Justru di sinilah nasionalisme Apodeti menunjukkan kematangan: Apodeti tidak menutup diri dalam nasionalisme sempit, melainkan menengok ke sejarah panjang sebelum kolonialisme membelah pulau ini, dan menawarkan visi masa depan dalam rumah besar Indonesia, yang saat itu juga tengah membebaskan diri dari penjajahan.
"Negara Lain" atau Rumah Sendiri?
Mengatakan bahwa Indonesia adalah “negara lain” dalam konteks Timor Timur sebenarnya adalah mewarisi logika kolonialisme.

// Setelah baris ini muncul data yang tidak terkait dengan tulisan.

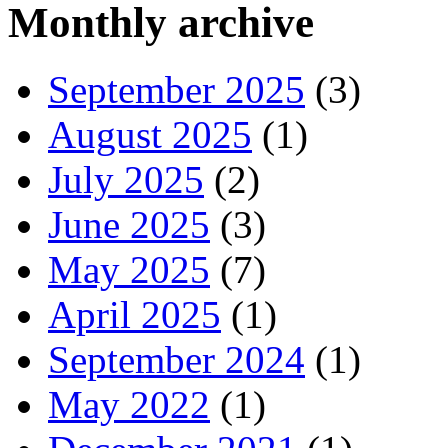
Monthly archive
September 2025
(3)
August 2025
(1)
July 2025
(2)
June 2025
(3)
May 2025
(7)
April 2025
(1)
September 2024
(1)
May 2022
(1)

Karena dengan begitu, kita mengakui garis batas buatan kolonial sebagai sesuatu yang alami dan abadi, padahal batas itu justru yang memisahkan satu bangsa menjadi dua wilayah yang tak lagi saling mengenal.
Jika bangsa Timor adalah satu, dan sejarah serta budayanya saling berkait di timur dan barat, maka bergabung dengan Indonesia bukanlah integrasi ke negara asing, melainkan kembali ke rumah besar yang sama, tempat saudara-saudara kita sudah lebih dulu merdeka.
Nasionalisme yang Melampaui Bendera
Nasionalisme sejati tidak selalu diukur dari siapa yang berdiri sendiri. Kadang, nasionalisme paling murni justru adalah yang berani menolak warisan kolonial, dan berani kembali menyatu demi menyelamatkan rakyat dari kekacauan, pembantaian, dan penindasan seperti yang terjadi dalam kekacauan 1975 pasca-kepergian Portugal.
Apodeti tidak anti-merdeka. Apodeti hanya tidak ingin kemerdekaan semu yang hanya memindahkan kekuasaan dari tangan kolonial ke tangan elit bersenjata.
Mengapa Indonesia? Jawaban dari Pendiri Apodeti Sendiri
Untuk memahami mengapa integrasi adalah pilihan nasionalis, kita harus mendengar langsung dari sumbernya—pendiri Apodeti sendiri, Arnaldo dos Reis Araújo, yang mengatakan:
“Tujuan politik Apodeti adalah berintegrasi dengan Indonesia. Latar belakangnya ialah persamaan nasib (sama-sama bangsa terjajah), sejarah, kondisi geografis, geostrategi dan politik, serta unsur-unsur sosial budaya antara rakyat Timor Timur dan rakyat Indonesia yang tidak terdapat dengan negara manapun di dunia.”
Ini bukan pernyataan yang reaktif atau emosional, tapi refleksi dari perenungan panjang terhadap realitas sosial dan sejarah Timor Timur. Apodeti memandang bahwa bangsa yang terjajah harus mencari persatuan, bukan keterpecahan. Dan persatuan paling logis, alami, dan historis—bukan ke Portugal atau negara Barat lainnya—melainkan ke Indonesia.